*Task item*
Write out the data exactly from its first line onward, ending with the line in which "Document page, 1125x1500 pixels." appears.

===

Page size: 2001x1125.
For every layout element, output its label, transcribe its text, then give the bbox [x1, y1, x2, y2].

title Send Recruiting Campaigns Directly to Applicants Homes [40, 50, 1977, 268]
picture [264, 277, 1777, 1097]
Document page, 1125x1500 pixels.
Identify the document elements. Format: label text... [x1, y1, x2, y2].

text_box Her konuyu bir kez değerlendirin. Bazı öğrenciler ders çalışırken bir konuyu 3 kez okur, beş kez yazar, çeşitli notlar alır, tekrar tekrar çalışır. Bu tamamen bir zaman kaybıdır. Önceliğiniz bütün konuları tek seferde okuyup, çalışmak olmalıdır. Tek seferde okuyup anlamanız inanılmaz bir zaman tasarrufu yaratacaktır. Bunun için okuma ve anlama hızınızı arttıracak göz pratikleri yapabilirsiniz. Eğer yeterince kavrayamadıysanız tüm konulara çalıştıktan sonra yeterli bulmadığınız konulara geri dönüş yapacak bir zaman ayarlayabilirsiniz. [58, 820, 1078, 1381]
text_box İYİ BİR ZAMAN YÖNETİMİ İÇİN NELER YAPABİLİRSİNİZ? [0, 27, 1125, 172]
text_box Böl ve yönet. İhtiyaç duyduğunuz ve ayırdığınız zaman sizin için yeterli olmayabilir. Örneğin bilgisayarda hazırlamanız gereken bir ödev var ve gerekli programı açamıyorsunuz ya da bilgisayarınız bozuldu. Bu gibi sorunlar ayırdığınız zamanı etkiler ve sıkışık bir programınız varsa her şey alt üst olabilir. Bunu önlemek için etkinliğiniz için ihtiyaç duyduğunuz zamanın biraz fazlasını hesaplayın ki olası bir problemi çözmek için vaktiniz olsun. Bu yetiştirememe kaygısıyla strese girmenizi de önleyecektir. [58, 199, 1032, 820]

===

*Output below*
Page size: 2001x1125.
For every layout element, output its label, transcribe its text, then give the bbox [x1, y1, x2, y2].

title Send Recruiting Campaigns Directly to Applicants Homes [40, 50, 1977, 268]
picture [264, 277, 1777, 1097]
Document page, 1125x1500 pixels.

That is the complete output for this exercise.